Network and Distributed System Security Symposium (NDSS), 2022
Abstract

Outsourced computing is widely used today. However, approaches for protecting client data in outsourced computing fall short: use of cryptographic techniques like fully-homomorphic encryption incurs substantial costs, whereas the use of hardware-assisted trusted execution environments has been shown to be vulnerable to server malware, run-time attacks, and side-channel attacks. We present Blinded Memory (BliMe), an architecture to realize efficient and secure outsourced computation. BliMe consists of a novel and minimal set of ISA extensions implementing a taint-tracking policy to ensure the confidentiality of client data even in the presence of server vulnerabilities.

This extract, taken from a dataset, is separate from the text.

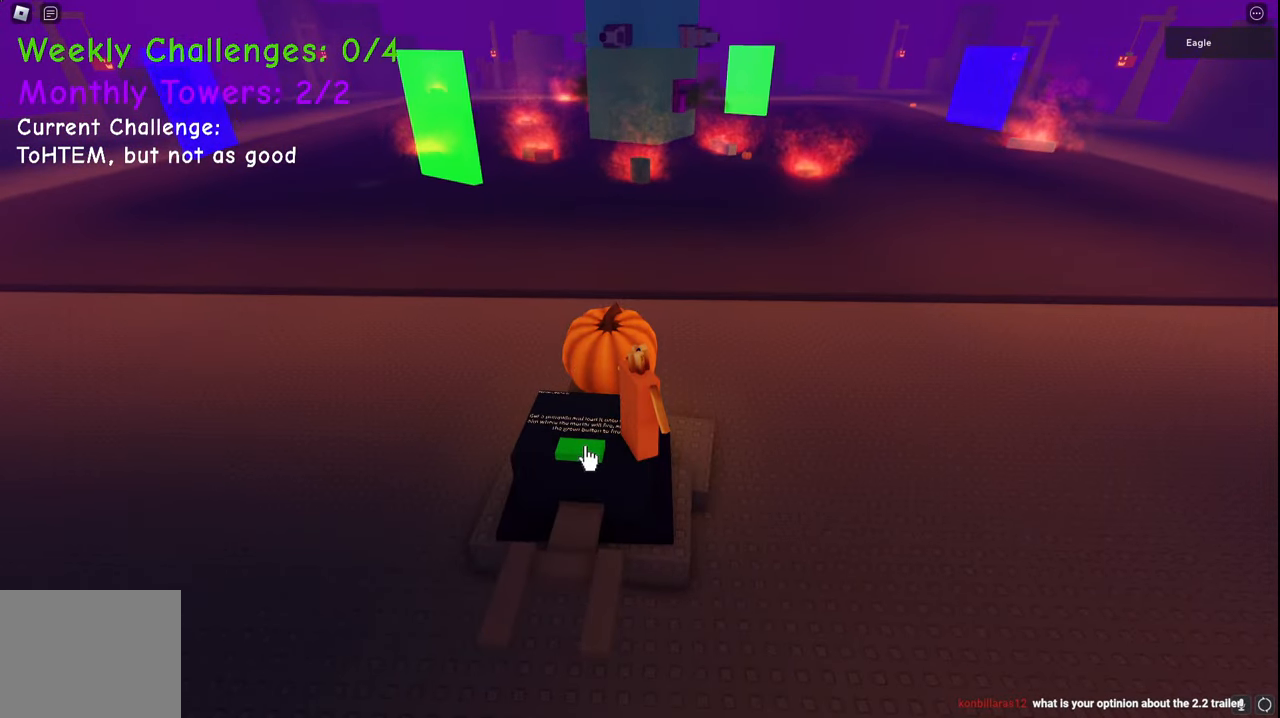
{"keys": [], "events": []}
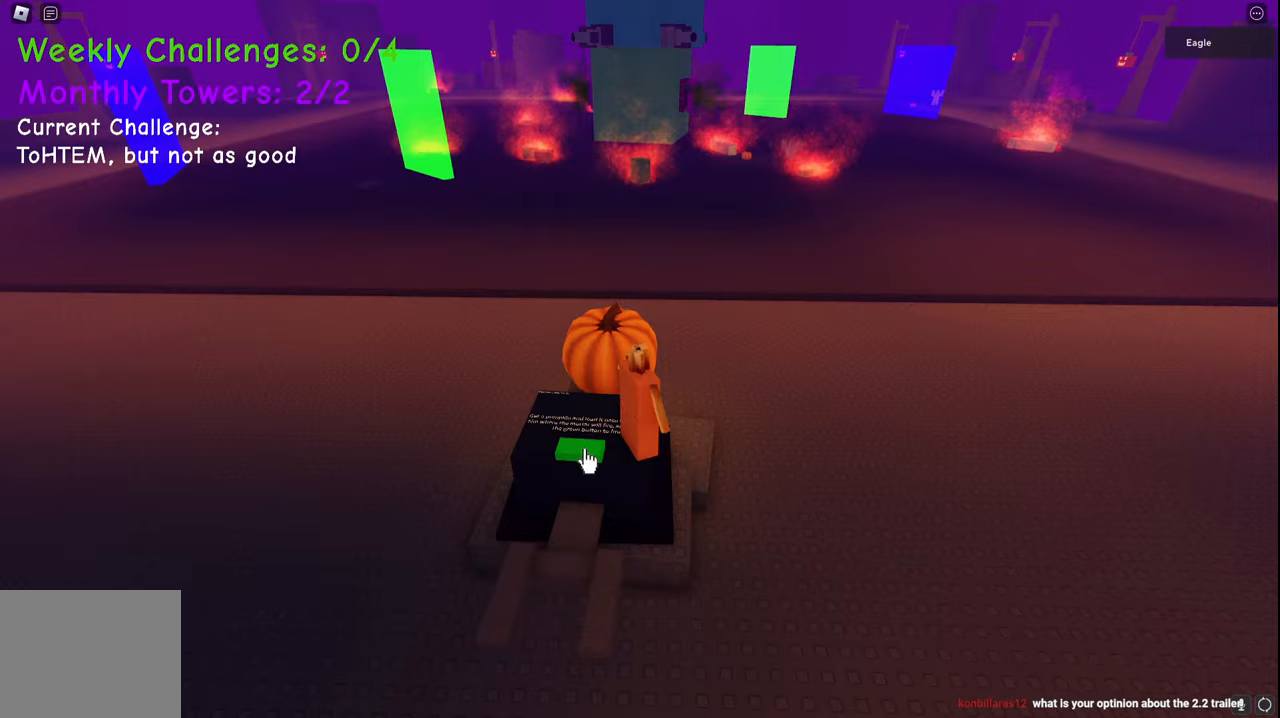
{"keys": [], "events": []}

To secure outsourced computation, the BliMe extensions can be used together with an attestable, fixed-function hardware security module (HSM) and an encryption engine that provides atomic decrypt-and-taint and encrypt-and-untaint operations. Clients rely on remote attestation and key agreement with the HSM to ensure that their data can be transferred securely to and from the encryption engine and will always be protected by BliMe's taint-tracking policy while at the server. We provide a machine-checked security proof, and two different hardware implementations (BliMe-Simple and BliMe-Realistic) of BliMe extensions. We show that BliMe implementations incur only minor increases in performance (< 5%), and resource consumption (< 3% for power, LUTs and registers).